Working with Phenopackets in Python

Similarly to Java, the Phenopacket Schema can be considered the source of truth for the specification, and the JSON produced by an arbitrary implementation can be used to inter-operate with other services. Nevertheless, we strongly suggest to use the phenopackets library available from Python Package Index (PyPi) or use the Python bindings generated by Protobuf compiler from the Protobuf files.

Here we provide a brief overview of the phenopackets library.

Install phenopackets into your Python environment

The phenopackets package can be installed from PyPi by running:

python3 -m pip install phenopackets

We use pip to install phenopackets and the required libraries/dependencies.

Create building blocks programmatically

Let’s start by importing all building blocks of Phenopacket Schema v2:

>>> import phenopackets.schema.v2 as pps2

Now we can access all building blocks of v2 Phenopacket Schema via pps2 alias.

For instance, we can create an Ontology class that corresponds to a Human Phenotype Ontology term for Spherocytosis (HP:0004444):

>>> spherocytosis = pps2.OntologyClass(id='HP:0004444', label='Spherocytosis')
>>> spherocytosis 
  id: "HP:0004444"
  label: "Spherocytosis"

All schema building blocks, including OntologyClass, are available under pps2 alias, and can be created with constructors that accept key/value arguments. The constructors will not allow passing of arbitrary attributes:

>>> pps2.OntologyClass(foo='bar')
Traceback (most recent call last):
  ...
ValueError: Protocol message OntologyClass has no "foo" field.

We do not have to provide all attributes at the creation time and we can set the fields sequentially using Python property syntax, to achieve the same outcome:

>>> spherocytosis2 = pps2.OntologyClass()
>>> spherocytosis2.id = 'HP:0004444'
>>> spherocytosis2.label = 'Spherocytosis'
>>> spherocytosis == spherocytosis2
True

However, setting the field values with property syntax only works for singular (non-message) fields, such as bool, int, str, or float, and the assignment will NOT work for message fields:

>>> pf = pps2.PhenotypicFeature()
>>> pf.type = spherocytosis 
Traceback (most recent call last):
  ...
AttributeError: Assignment not allowed to composite field "type" in protocol message object.

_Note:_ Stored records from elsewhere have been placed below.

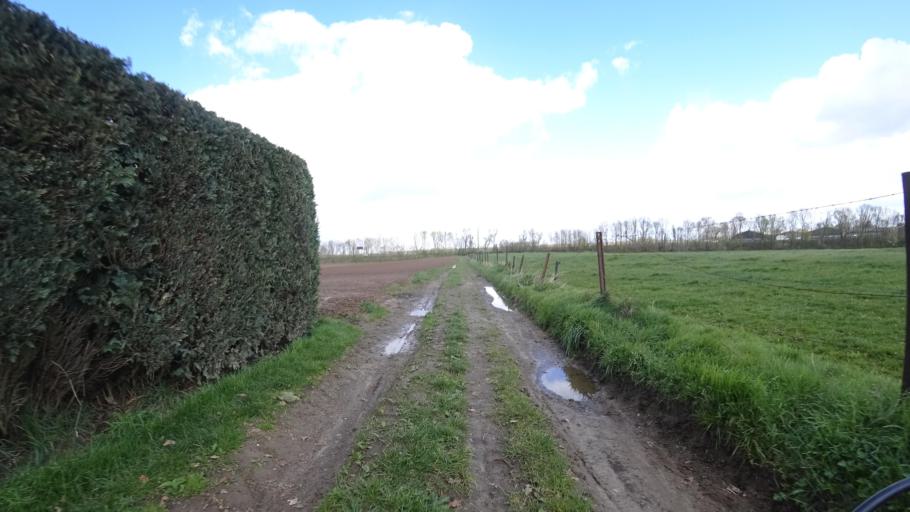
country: BE
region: Wallonia
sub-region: Province du Brabant Wallon
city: Walhain-Saint-Paul
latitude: 50.6471
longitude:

To set a message field, we must use the CopyFrom function:

>>> pf.type.CopyFrom(spherocytosis)
>>> pf 
  type {
    id: "HP:0004444"
    label: "Spherocytosis"
  }

Last, a repeated field can be set using list-like semantics:

>>> modifiers = (
...   pps2.OntologyClass(id='HP:0003623', label='Neonatal onset'),
...   pps2.OntologyClass(id='HP:0011010', label='Chronic'),
... )
>>> pf.modifiers.extend(modifiers)
>>> pf 
  type {
    id: "HP:0004444"
    label: "Spherocytosis"
  }
  modifiers {
    id: "HP:0003623"
    label: "Neonatal onset"
  }
  modifiers {
    id: "HP:0011010"
    label: "Chronic"
  }

See Protobuf documentation for more info.

Building blocks I/O

Having an instance with data, we can write the content into Protobuf’s wire format:

>>> binary_str = pf.SerializeToString()
>>> binary_str
b'\x12\x1b\n\nHP:0004444\x12\rSpherocytosis*\x1c\n\nHP:0003623\x12\x0eNeonatal onset*\x15\n\nHP:0011010\x12\x07Chronic'

and get the same content back:

>>> pf2 = pps2.PhenotypicFeature()
>>> _ = pf2.ParseFromString(binary_str)
>>> pf == pf2
True

We can also dump the content of the building block to a JSON string or to a dict with Python objects using MessageToJson or MessageToDict functions:

>>> from google.protobuf.json_format import MessageToDict
>>> json_dict = MessageToDict(pf)
>>> json_dict
{'type': {'id': 'HP:0004444', 'label': 'Spherocytosis'}, 'modifiers': [{'id': 'HP:0003623', 'label': 'Neonatal onset'}, {'id': 'HP:0011010', 'label': 'Chronic'}]}

We complete the JSON round-trip using Parse or ParseDict functions:

>>> from google.protobuf.json_format import ParseDict
>>> pf2 = ParseDict(json_dict, pps2.PhenotypicFeature())
>>> pf == pf2
True